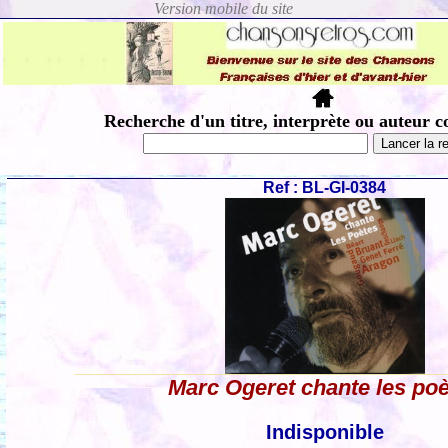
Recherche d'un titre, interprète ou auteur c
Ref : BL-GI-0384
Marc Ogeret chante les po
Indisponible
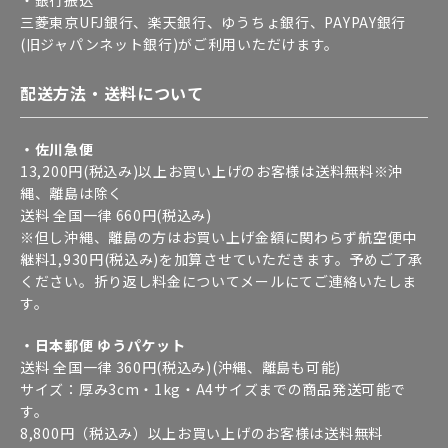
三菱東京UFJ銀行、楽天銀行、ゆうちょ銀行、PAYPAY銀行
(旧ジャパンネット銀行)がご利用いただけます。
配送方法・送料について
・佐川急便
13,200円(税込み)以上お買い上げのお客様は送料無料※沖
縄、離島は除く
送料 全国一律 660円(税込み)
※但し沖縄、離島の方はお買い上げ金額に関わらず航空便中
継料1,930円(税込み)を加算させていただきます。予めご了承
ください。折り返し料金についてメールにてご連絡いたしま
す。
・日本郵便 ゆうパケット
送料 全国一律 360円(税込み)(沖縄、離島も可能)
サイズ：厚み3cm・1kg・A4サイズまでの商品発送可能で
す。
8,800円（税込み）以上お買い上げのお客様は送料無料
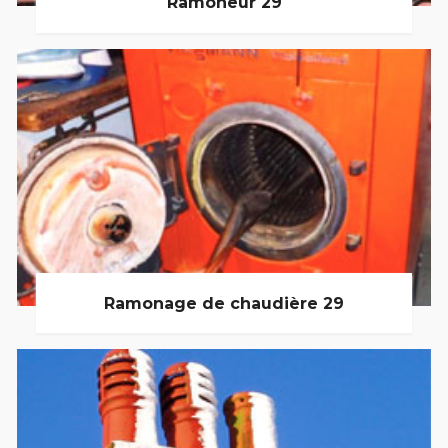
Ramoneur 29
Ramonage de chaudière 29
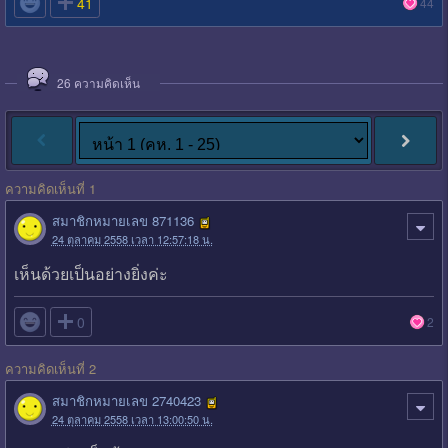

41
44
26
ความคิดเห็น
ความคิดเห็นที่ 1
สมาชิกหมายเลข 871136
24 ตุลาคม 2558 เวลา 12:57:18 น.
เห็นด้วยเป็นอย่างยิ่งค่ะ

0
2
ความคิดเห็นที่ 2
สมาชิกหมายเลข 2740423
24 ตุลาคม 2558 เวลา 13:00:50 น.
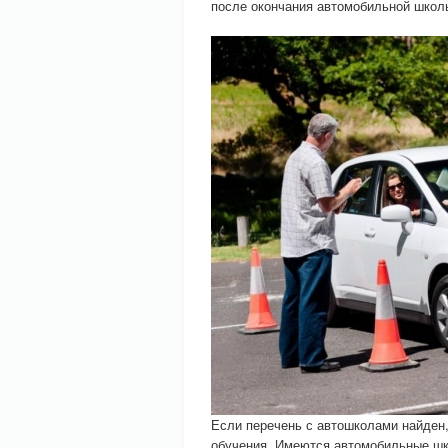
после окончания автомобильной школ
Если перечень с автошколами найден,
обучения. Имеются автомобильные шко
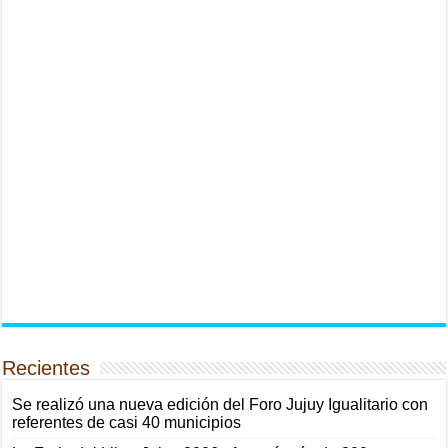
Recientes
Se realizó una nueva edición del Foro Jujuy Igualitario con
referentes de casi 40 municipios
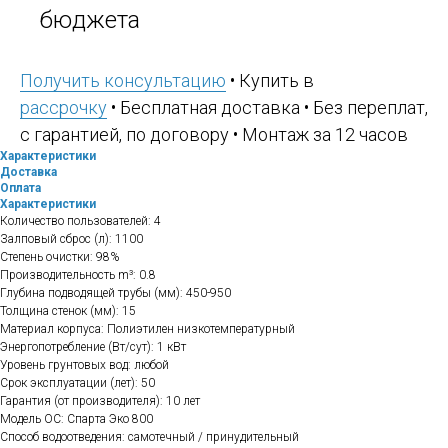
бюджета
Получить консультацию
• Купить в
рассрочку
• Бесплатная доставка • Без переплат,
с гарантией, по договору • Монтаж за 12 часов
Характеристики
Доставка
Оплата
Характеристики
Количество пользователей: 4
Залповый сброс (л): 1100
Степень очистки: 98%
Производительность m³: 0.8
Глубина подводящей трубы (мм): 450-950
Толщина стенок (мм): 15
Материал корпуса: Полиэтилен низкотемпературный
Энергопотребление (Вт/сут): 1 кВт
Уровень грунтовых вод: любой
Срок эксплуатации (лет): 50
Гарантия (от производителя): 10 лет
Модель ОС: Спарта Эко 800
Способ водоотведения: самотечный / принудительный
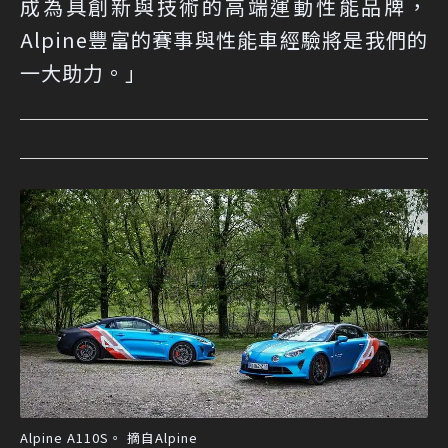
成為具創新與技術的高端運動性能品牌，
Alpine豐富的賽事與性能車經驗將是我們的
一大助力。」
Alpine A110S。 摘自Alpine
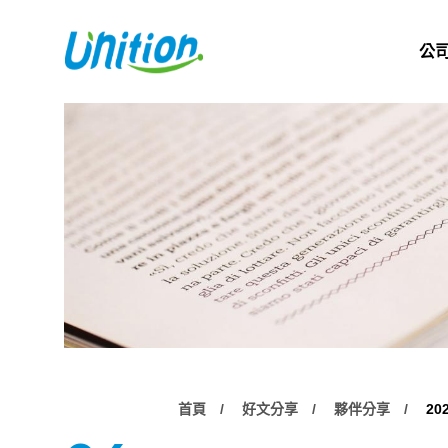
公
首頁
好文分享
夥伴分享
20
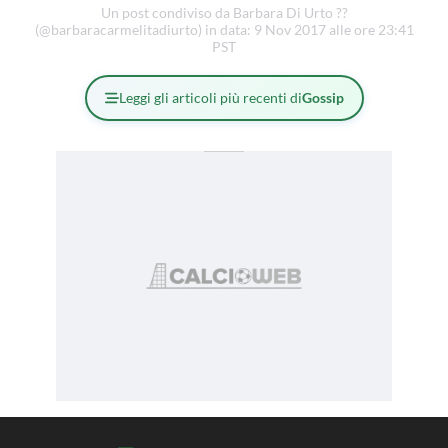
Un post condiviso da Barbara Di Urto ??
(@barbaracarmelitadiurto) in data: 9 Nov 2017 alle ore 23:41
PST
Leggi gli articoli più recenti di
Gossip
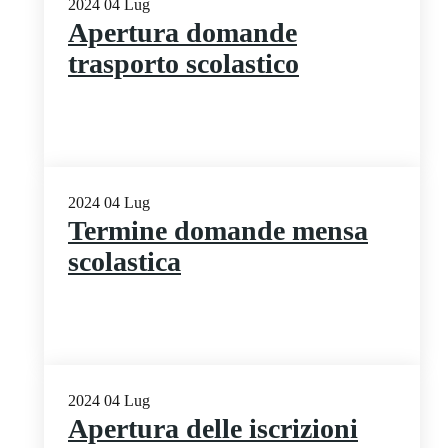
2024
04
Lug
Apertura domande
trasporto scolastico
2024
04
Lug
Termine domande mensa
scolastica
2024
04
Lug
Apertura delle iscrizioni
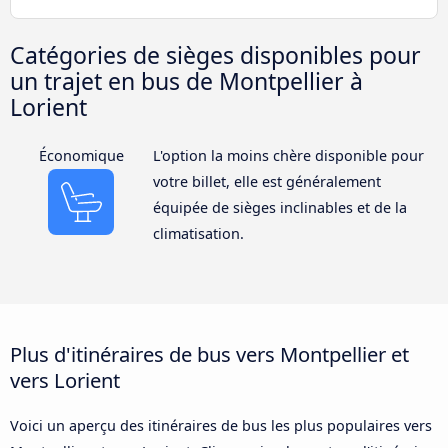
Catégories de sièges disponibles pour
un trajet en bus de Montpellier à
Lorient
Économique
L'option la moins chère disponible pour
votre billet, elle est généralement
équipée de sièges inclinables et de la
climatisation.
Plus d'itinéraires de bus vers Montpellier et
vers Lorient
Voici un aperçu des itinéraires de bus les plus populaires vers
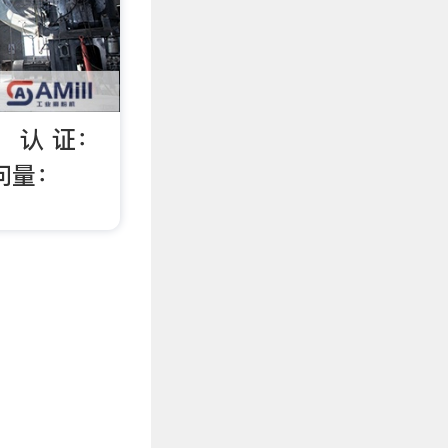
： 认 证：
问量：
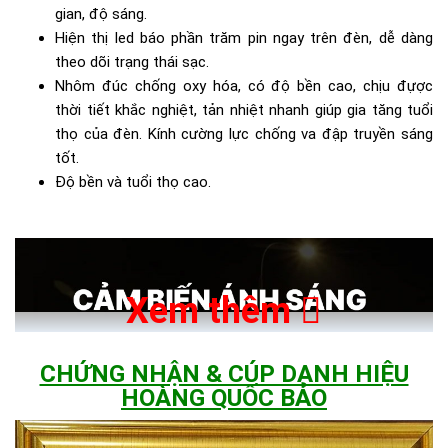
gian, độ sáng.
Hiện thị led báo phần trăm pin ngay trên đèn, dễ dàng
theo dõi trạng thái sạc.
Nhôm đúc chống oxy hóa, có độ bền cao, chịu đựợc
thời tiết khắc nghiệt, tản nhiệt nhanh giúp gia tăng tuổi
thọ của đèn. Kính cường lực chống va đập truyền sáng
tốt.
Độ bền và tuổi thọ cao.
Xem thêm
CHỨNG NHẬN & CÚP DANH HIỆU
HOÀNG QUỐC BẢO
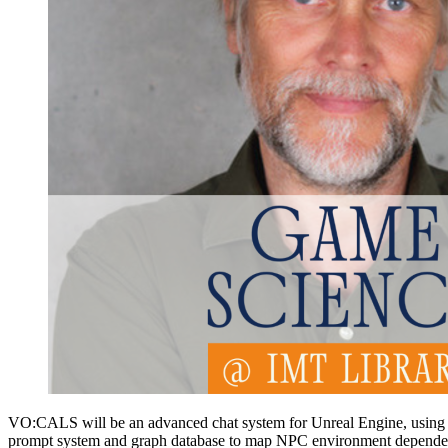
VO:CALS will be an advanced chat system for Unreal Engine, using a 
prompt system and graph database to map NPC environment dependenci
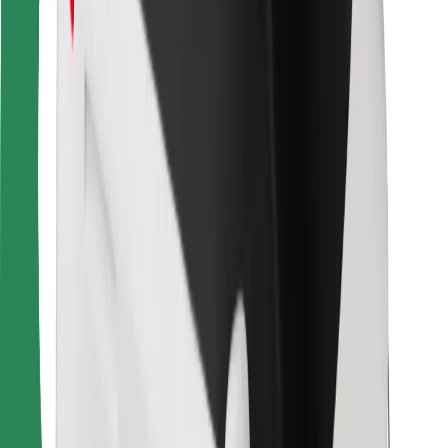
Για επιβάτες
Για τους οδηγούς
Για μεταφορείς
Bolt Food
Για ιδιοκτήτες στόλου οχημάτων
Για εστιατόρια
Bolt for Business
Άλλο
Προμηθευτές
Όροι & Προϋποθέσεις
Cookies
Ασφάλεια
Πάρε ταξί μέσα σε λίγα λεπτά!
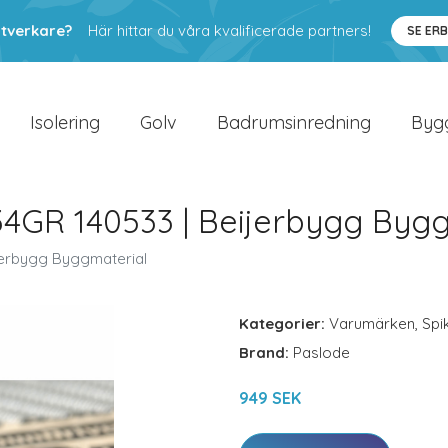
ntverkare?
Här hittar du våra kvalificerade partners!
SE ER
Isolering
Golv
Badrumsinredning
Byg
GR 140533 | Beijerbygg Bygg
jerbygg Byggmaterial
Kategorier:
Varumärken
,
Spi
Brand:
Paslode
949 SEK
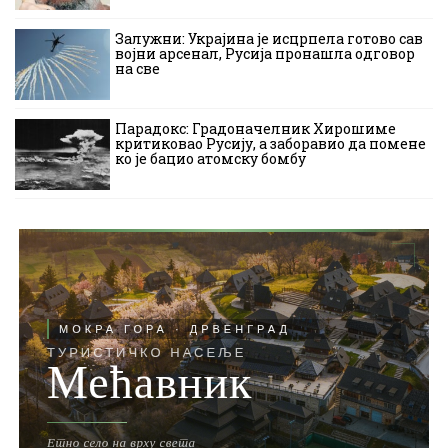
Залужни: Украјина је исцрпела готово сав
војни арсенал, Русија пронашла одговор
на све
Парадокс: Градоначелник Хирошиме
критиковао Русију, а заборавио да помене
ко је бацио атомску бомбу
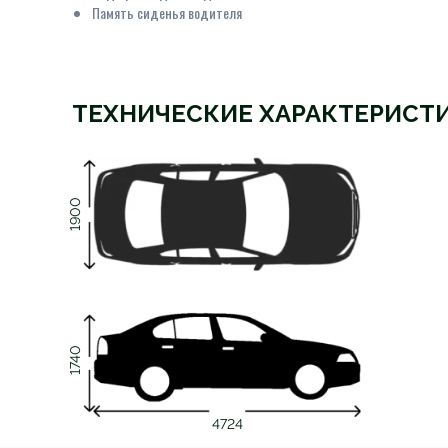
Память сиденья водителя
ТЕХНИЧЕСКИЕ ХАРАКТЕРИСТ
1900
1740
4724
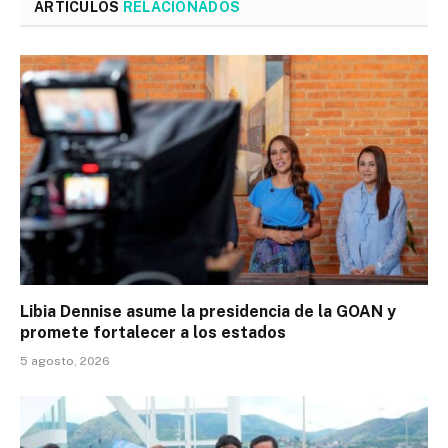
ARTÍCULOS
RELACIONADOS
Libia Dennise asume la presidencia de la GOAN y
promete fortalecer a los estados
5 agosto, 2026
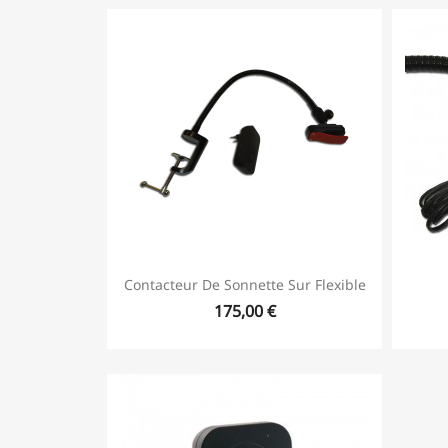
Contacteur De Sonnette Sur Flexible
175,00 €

-.-.-

Restate the listing starting at the line containing "после окончания автомобильной школ" and ending at the line containing "referentes de casi 40 municipios", swapping "Foro" for "Encuentro" and changing nothing else. Omit the pictures from the output.

TASK OUTPUT:
после окончания автомобильной школ
Если перечень с автошколами найден,
обучения. Имеются автомобильные шко
Recientes
Se realizó una nueva edición del Encuentro Jujuy Igualitario con
referentes de casi 40 municipios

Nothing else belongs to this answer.